Esa mañana cuando me miré al espejo vi a una mujer muy guapa que me sonreía. ¿Era yo? No podía creer lo que estaba viendo, me palpé y descubrí un cuerpo con formas femeninas evidentes. Un cuerpo sensual y provocador que me gustaba brutalmente. Me miré de nuevo, era realmente yo, reconocí hasta un pequeño grano que tengo en la mejilla izquierda.

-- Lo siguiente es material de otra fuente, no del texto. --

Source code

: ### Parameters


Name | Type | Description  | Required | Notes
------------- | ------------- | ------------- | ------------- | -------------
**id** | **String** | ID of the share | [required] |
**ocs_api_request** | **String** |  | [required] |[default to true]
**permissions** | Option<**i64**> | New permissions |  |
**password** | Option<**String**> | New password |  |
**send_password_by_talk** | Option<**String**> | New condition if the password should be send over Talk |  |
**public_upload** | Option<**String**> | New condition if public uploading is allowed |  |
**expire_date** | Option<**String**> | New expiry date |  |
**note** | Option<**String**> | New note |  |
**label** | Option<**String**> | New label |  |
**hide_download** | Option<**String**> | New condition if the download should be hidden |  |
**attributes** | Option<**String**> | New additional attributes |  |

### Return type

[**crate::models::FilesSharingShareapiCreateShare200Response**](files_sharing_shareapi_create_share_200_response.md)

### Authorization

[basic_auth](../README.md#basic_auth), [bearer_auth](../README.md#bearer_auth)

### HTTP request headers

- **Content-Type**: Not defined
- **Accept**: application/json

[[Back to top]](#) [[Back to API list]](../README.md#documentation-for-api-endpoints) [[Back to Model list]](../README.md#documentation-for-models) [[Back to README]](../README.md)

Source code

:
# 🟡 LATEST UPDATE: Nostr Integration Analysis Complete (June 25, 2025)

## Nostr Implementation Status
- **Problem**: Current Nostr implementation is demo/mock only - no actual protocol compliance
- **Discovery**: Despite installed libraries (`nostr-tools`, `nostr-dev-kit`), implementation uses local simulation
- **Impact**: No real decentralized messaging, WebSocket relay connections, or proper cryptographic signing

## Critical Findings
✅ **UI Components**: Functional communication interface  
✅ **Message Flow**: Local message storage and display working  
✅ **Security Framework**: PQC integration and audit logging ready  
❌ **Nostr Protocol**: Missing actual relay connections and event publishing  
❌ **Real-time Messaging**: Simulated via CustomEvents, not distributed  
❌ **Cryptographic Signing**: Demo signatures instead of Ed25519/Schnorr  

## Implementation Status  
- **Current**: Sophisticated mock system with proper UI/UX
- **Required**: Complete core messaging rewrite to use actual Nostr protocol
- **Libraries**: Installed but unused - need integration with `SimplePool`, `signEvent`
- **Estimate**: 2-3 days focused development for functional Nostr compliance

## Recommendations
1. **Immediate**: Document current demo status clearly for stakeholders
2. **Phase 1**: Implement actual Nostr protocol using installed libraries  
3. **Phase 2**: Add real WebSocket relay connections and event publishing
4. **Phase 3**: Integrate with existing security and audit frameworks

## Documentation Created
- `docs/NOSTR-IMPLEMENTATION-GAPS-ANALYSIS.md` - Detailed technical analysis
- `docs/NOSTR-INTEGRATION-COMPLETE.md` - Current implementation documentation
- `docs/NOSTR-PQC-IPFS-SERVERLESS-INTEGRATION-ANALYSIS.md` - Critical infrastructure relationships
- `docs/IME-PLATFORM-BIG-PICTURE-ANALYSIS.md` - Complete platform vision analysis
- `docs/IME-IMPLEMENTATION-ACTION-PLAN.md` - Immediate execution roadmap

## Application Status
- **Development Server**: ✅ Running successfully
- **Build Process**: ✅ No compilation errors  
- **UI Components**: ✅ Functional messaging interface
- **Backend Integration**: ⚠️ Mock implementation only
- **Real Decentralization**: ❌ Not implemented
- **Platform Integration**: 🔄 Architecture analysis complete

También tenía tetas, me acuerdo que el pediatra se burlaba de mí diciendo que tenía senos como una muchacha. Pero ahora las tenía de verdad, eran firmes y bien formadas con unos pezones rosados y apenas marcados. Y mi sexo, pensé de repente, ya no estaba, mi pene quiero decir, porque una vulva se disimulaba detrás del velo tupido del pubis. Me di cuenta entonces de que tenía también una vagina, miré mis caderas, eran anchas y marcaban una cintura fina y bien arqueada. Sí, era todo lo que había deseado siempre en mis sueños más locos, una maravillosa y espléndida mujer, hermosa y deseable.
Siempre he admirado y envidiado a las mujeres, seres más complejos, más ricos, más sensibles, dotadas de una inteligencia intuitiva que sobrepasa de lejos la simplicidad racional masculina. Evidentemente, y no soy el primero que lo dice, no hay una clara frontera entre los sexos, todos tenemos algo de femenino y de masculino, pero, en mi opinión, hay más de femenino en nuestra mejor parte. La mujer es la vida, el futuro del hombre, decía Aragon.
¿Estaba proyectado en el futuro? Empecé a darme cuenta de todas las consecuencias de esta transformación. Estaba casado con una mujer maravillosa; mi mujer, todo lo que amaba ¿iba a aceptarme como amiga, como amante? ¿Necesitaba a un hombre?
Seguía palpándome, sí, era una mujer y me deseaba cada vez más. ¿Cómo podía realizarse, materializarse este extraño onanismo? Tenía enfrente a mí la mujer más guapa del mundo, una mujer perfecta y no podría jamás poseerla. Además no podía y no querría traicionar a mi esposa. Una Dulcinea, no seré nunca más que una mujer idealizada. ¡Qué pesadilla!
En ese momento…, mi mujer me despertó.